Please also note someone's birth assignment tells you NOTHING about their genitals either then or now. Please stop mapping AGAB to genitals. "AFAB" and "AMAB" are very useful terms in the trans community for discussion, but some allies are kinda being.... clumsy with them. Think long and hard about what you mean to convey.

If an anthology is for women, saying "submissions from AFABs, pls!" in an attempt to be nonbinary-inclusive then polices out trans women and AMAB enbys--and implies you think trans men are women. Saying "submissions from women and enbys, please!" is maybe okay in theory, but again ARE you okay with AMAB demiboys submitting? If yes, you may want to stress "submissions from women and ALL enbys" or something to make your intent clear.

If no, then what do you want? Women and feminine-identified / feminine-adjacent enbys? I think you can just say that! TL;DR: Inclusion is hard and I appreciate trying, but please think about how you word your inclusion outreach.

This doesn't mean people should stop using AFAB/AMAB, just a request that folks think about what they mean when they use them. Also the gentlest of warnings against broad statements like "AFAB people are socialized to...XYZ." As a general rule, socialization is done around gender. Women and people-perceived-as-women are socialized to XYZ. Socialization is complicated but understand that assigned gender at birth is not something immediately obvious at all times with all people.

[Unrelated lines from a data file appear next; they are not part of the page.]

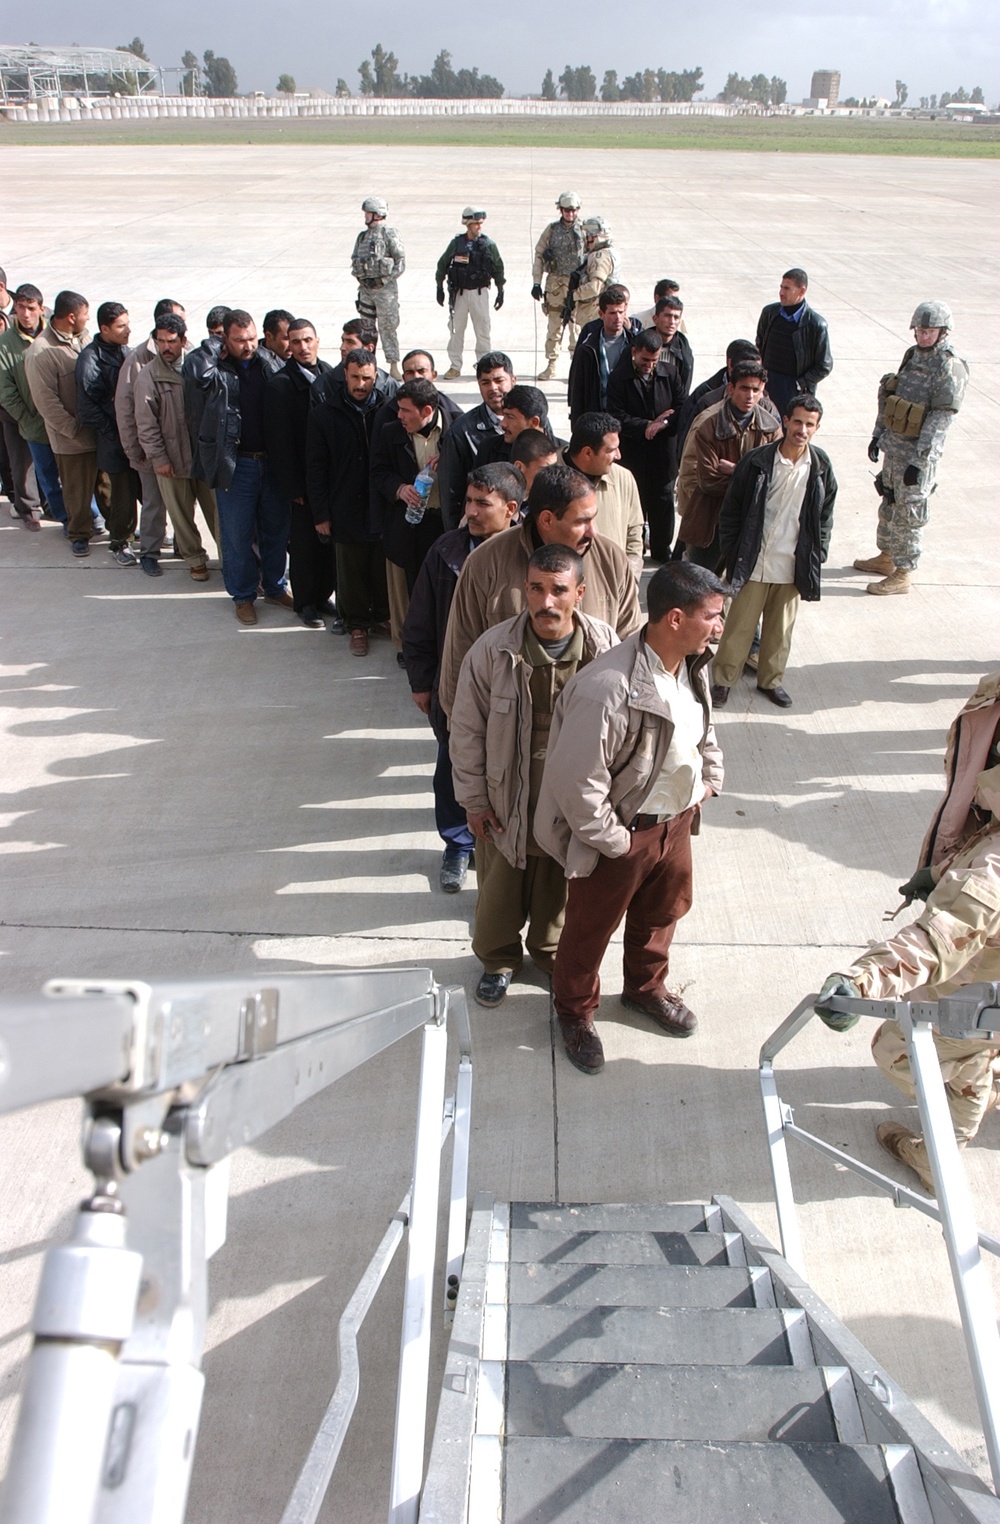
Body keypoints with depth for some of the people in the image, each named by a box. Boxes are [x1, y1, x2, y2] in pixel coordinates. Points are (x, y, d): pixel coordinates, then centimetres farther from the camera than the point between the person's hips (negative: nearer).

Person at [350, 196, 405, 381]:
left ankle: (394, 366, 1)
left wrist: (386, 279, -13)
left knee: (388, 327, -4)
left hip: (384, 287, -7)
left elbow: (401, 260, -9)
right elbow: (355, 259, 19)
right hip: (365, 288, 7)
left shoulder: (389, 234, -7)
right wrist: (360, 277, 7)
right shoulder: (362, 236, 12)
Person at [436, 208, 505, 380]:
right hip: (458, 292, 1)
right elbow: (442, 264, 8)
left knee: (483, 330, 1)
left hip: (480, 293, 0)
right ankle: (455, 366, 11)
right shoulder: (456, 243, -1)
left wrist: (500, 292, 7)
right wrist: (440, 288, 8)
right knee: (456, 329, 3)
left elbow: (498, 268, 8)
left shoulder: (488, 244, 0)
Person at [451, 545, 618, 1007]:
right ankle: (499, 958, 47)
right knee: (500, 886, 19)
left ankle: (549, 950, 51)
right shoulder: (493, 648, -18)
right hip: (507, 798, -1)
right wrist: (473, 798, -4)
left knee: (560, 885, 22)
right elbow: (467, 729, -8)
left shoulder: (605, 646, -15)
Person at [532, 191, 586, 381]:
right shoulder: (551, 229, 5)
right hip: (555, 283, 2)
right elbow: (539, 255, 7)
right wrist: (536, 283, 2)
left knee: (578, 328, -2)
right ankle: (551, 366, 13)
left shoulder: (584, 230, 1)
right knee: (554, 327, 5)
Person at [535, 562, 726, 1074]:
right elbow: (577, 783, -30)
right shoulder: (607, 689, -34)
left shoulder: (693, 665, -6)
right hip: (618, 831, -7)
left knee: (663, 911, 27)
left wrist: (708, 777, 6)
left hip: (676, 818, 8)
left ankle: (645, 988, 55)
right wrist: (614, 842, -20)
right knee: (591, 927, 16)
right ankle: (575, 1011, 42)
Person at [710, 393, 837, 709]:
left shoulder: (821, 466, -1)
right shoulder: (757, 461, -10)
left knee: (781, 628, 14)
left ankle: (771, 680, 32)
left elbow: (825, 515, 8)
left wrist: (816, 558, 4)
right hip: (754, 564, -2)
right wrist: (731, 555, -5)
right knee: (739, 626, 5)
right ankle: (723, 679, 21)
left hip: (794, 567, 3)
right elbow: (731, 511, -4)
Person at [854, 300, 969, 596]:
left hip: (917, 453, -8)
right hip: (894, 446, 8)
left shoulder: (951, 367, -16)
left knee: (907, 514, -1)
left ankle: (903, 574, 9)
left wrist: (920, 460, -23)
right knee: (888, 504, 20)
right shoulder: (913, 354, 8)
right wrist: (879, 434, 16)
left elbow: (940, 419, -20)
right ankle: (886, 557, 36)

I see enbys who are regularly perceived as their assigned birth gender making this mistake of using AF/MAB to mean People Perceived As F/M. And those two things--(1) Assigned Gender at Birth, (2) Perceived Gender Now--are not the same thing for everyone. And socialization about what boys/girls mean and do are soaked up by EVERYONE, not just people with specific birth assignations. When we say "AFABs are socialized to be nice", there's some implied weirdness going on there that, say, trans women missed that message.

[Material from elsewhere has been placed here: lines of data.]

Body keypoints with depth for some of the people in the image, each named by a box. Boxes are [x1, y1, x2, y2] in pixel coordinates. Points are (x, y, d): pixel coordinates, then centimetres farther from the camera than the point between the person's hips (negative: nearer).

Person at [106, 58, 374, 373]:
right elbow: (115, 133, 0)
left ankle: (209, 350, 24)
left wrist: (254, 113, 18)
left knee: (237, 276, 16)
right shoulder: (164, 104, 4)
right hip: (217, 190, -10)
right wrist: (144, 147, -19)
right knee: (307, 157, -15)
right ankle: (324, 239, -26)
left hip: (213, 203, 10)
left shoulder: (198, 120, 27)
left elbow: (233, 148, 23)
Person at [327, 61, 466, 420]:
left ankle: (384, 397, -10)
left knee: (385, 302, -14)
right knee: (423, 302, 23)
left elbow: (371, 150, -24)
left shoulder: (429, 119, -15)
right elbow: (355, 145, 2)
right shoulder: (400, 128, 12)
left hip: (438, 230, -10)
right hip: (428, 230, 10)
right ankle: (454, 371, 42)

I understand why fembys want something more than "women are socialized to be nice" because we're NOT women, but "AFAB" isn't it. "Women and people perceived as women are socialized to be nice" or "Society expects women-perceived people to be nice" maybe. The larger point here is that nonbinary-inclusiveness should NOT throw out trans men and trans women with the bathwater.

And here is the point where I scold cis people very very very gently. Cover your eyes if you can't deal with scolding. Cis Allies, I better see you put AS MUCH IF NOT WAY MORE effort into outreach for trans women and men as you do for us enbys.

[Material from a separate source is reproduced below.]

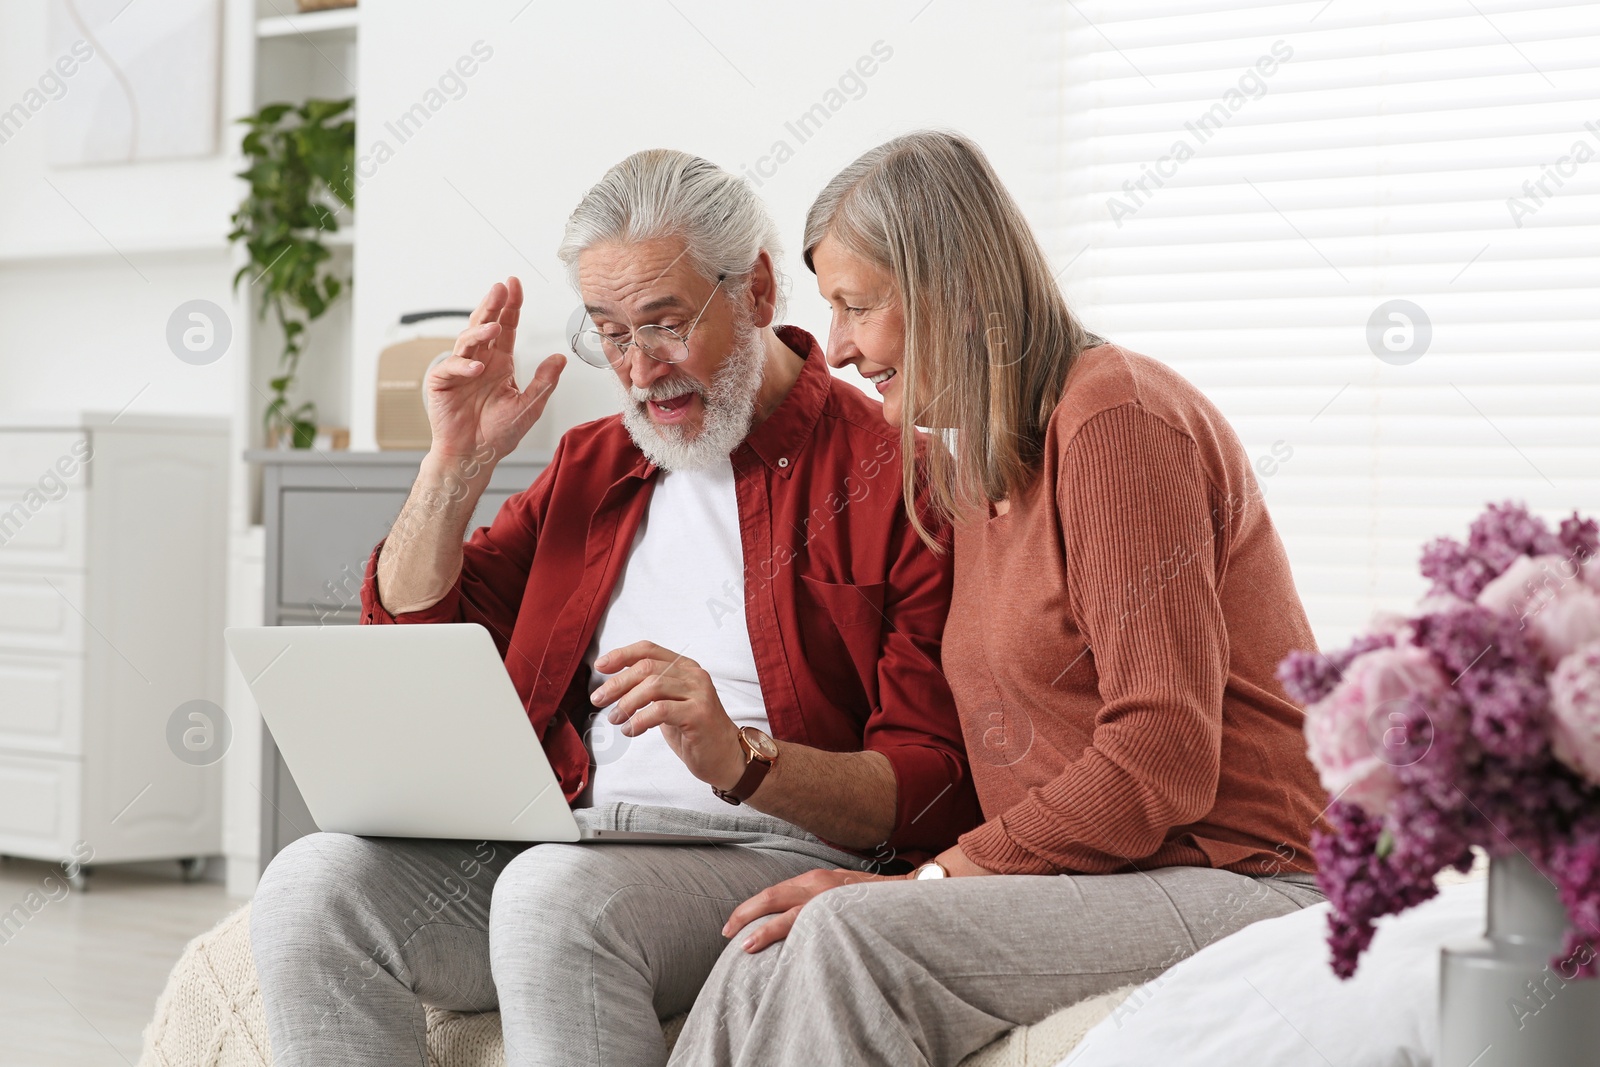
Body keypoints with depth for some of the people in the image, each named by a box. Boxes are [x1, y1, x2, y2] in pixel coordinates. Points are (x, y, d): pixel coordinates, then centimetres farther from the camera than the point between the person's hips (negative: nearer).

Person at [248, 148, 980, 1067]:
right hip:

Back to 'how do I word the anthology call to be trans-inclusive?' how do I KNOW that "women authors" means you include trans women? "Well, you should just assume I'm not a TERF--" no sir, that is not an even risk calculation there at all. Consider making your trans inclusion explicit and not a quick afterthought. Like: "This is a trans-inclusive anthology call. We accept submissions from cis and trans women, as well as feminine-adjacent nonbinary genders."

If the only way I can guess you're trans-inclusive is a wave in the direction of enbys? THAT IS A PROBLEM, MY CIS FRIENDS. "But I include enby people--" So do a lot of TERFs, my friend. Still doesn't mean you are safe. So please please please PLEASE make your trans-inclusion efforts explicitly outreach to binary trans men* and trans women, not just us enbys.

* An addition, but: Why are you excluding trans men? Consider this carefully because it again ties back into the question "what is the anthology for?" If you're wanting to talk about childbirth and periods, or about growing up perceived as a girl, or really any number of things... trans men are going to have a valid perspective on that. Trans men are men, but they're not cis men.

** If you're open to trans men being included in your thing if they want to be--and 9 times out of 10, I think this is optimal--consider just saying "open to women and all trans people". That covers everyone and you don't have to haul out things like "feminine-adjacent genders" which is going to alienate some folks because it's potentially reinforcing of the gender binary.